Stored data entries
============
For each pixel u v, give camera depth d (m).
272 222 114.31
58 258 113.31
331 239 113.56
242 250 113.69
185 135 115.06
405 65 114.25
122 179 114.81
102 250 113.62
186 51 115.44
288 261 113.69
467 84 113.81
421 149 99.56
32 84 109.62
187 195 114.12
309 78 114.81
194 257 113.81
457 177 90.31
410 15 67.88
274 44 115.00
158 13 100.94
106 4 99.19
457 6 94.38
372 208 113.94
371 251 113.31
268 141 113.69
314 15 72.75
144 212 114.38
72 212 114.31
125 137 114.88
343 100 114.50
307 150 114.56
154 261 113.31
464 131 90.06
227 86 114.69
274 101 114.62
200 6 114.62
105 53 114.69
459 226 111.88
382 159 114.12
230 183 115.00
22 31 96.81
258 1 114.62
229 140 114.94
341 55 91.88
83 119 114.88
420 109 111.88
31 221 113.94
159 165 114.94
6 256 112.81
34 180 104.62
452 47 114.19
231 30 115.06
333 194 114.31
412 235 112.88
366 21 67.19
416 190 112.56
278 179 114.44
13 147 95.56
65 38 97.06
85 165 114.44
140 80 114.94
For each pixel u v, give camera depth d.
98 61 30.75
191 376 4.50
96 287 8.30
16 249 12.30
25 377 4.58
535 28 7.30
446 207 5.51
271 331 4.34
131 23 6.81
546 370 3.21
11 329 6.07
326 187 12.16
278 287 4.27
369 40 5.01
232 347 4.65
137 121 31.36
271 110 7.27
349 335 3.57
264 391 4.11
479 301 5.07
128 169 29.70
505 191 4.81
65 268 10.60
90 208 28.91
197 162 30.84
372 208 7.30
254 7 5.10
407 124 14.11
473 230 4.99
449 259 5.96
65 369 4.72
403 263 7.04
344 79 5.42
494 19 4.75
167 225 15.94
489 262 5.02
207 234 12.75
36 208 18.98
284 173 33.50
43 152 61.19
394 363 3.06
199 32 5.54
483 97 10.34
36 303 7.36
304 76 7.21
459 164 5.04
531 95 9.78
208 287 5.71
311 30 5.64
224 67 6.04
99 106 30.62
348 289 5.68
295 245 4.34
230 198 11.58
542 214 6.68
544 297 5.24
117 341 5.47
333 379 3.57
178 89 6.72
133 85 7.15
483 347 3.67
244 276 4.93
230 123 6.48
============
PROBLEM DETAILS
Transcribe the entries above, every line exactly as it reads.

RESPONSE
For each pixel u v, give camera depth d (m).
272 222 114.31
58 258 113.31
331 239 113.56
242 250 113.69
185 135 115.06
405 65 114.25
122 179 114.81
102 250 113.62
186 51 115.44
288 261 113.69
467 84 113.81
421 149 99.56
32 84 109.62
187 195 114.12
309 78 114.81
194 257 113.81
457 177 90.31
410 15 67.88
274 44 115.00
158 13 100.94
106 4 99.19
457 6 94.38
372 208 113.94
371 251 113.31
268 141 113.69
314 15 72.75
144 212 114.38
72 212 114.31
125 137 114.88
343 100 114.50
307 150 114.56
154 261 113.31
464 131 90.06
227 86 114.69
274 101 114.62
200 6 114.62
105 53 114.69
459 226 111.88
382 159 114.12
230 183 115.00
22 31 96.81
258 1 114.62
229 140 114.94
341 55 91.88
83 119 114.88
420 109 111.88
31 221 113.94
159 165 114.94
6 256 112.81
34 180 104.62
452 47 114.19
231 30 115.06
333 194 114.31
412 235 112.88
366 21 67.19
416 190 112.56
278 179 114.44
13 147 95.56
65 38 97.06
85 165 114.44
140 80 114.94
For each pixel u v, give camera depth d.
98 61 30.75
191 376 4.50
96 287 8.30
16 249 12.30
25 377 4.58
535 28 7.30
446 207 5.51
271 331 4.34
131 23 6.81
546 370 3.21
11 329 6.07
326 187 12.16
278 287 4.27
369 40 5.01
232 347 4.65
137 121 31.36
271 110 7.27
349 335 3.57
264 391 4.11
479 301 5.07
128 169 29.70
505 191 4.81
65 268 10.60
90 208 28.91
197 162 30.84
372 208 7.30
254 7 5.10
407 124 14.11
473 230 4.99
449 259 5.96
65 369 4.72
403 263 7.04
344 79 5.42
494 19 4.75
167 225 15.94
489 262 5.02
207 234 12.75
36 208 18.98
284 173 33.50
43 152 61.19
394 363 3.06
199 32 5.54
483 97 10.34
36 303 7.36
304 76 7.21
459 164 5.04
531 95 9.78
208 287 5.71
311 30 5.64
224 67 6.04
99 106 30.62
348 289 5.68
295 245 4.34
230 198 11.58
542 214 6.68
544 297 5.24
117 341 5.47
333 379 3.57
178 89 6.72
133 85 7.15
483 347 3.67
244 276 4.93
230 123 6.48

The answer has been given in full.